Anti-Ebola efforts in DR Congo suspended amid violence

Health workers move a patient to a hospital after he was cleared of having Ebola inside a MSF (Doctors Without Borders) supported Ebola Treatment Centre (ETC) on November 4, 2018 in Butembo, Democratic Republic of the Congo. PHOTO | JOHN WESSELS | AFP

Health authorities in the Democratic Republic of Congo have suspended efforts to contain an Ebola virus outbreak in the town of Beni because of worsening rebel attacks.

A militia attacked just "a few metres" from an emergency centre, the country's health ministry said.

UGANDAN MILITANTS

Staff of the World Health Organization (WHO) were forced to leave as a shell hit the building they were in.

It is not clear when the mission might resume.

The health ministry blamed the emergency centre attack on the Allied Democratic Forces (ADF), a Ugandan Islamist militant group that has been active since the 1990s.

But it was not clear who had fired the shell that hit the house where 16 WHO staff were staying.
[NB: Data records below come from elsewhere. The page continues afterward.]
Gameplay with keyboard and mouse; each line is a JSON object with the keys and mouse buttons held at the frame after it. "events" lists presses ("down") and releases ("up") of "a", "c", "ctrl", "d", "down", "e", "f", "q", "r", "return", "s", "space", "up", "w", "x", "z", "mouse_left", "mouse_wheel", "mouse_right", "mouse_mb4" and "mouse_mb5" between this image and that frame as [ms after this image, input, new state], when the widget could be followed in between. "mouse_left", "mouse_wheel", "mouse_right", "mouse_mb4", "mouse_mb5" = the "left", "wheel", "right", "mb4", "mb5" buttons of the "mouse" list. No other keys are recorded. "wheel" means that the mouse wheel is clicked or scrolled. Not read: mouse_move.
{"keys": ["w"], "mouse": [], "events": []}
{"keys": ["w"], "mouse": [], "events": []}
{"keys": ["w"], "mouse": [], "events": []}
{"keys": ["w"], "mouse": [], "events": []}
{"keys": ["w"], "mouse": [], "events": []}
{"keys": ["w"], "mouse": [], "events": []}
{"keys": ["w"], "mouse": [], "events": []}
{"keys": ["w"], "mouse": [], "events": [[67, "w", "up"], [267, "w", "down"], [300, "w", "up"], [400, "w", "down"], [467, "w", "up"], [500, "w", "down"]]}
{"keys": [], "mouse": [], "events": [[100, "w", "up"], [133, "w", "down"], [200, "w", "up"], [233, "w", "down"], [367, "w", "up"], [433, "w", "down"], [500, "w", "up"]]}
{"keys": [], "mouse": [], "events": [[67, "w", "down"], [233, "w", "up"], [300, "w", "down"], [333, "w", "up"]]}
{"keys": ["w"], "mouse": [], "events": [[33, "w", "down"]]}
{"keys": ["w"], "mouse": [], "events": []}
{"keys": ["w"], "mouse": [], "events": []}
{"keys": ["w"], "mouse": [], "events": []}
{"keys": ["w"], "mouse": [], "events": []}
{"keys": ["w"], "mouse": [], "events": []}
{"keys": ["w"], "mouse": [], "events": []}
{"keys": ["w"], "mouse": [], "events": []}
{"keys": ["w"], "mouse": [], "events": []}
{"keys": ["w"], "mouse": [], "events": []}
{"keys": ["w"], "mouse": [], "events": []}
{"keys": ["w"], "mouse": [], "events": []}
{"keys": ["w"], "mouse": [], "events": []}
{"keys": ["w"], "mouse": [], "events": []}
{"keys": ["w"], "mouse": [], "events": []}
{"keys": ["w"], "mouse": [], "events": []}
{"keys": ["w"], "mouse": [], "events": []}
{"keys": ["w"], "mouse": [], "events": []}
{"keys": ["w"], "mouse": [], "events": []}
It hit during exchanges of fire, and could have come from the militia, the UN peacekeepers or the Congolese army.

The staff members took refuge downstairs, before evacuating Beni for another city.

Health officials in the region stopped giving vaccinations and other outreach work two months ago after a rebel attack in which 18 people died.

Seven UN peacekeepers and 12 Congolese soldiers were killed earlier this week during a joint operation against the ADF.

An Ebola outbreak in the region has killed more than 200 people since August.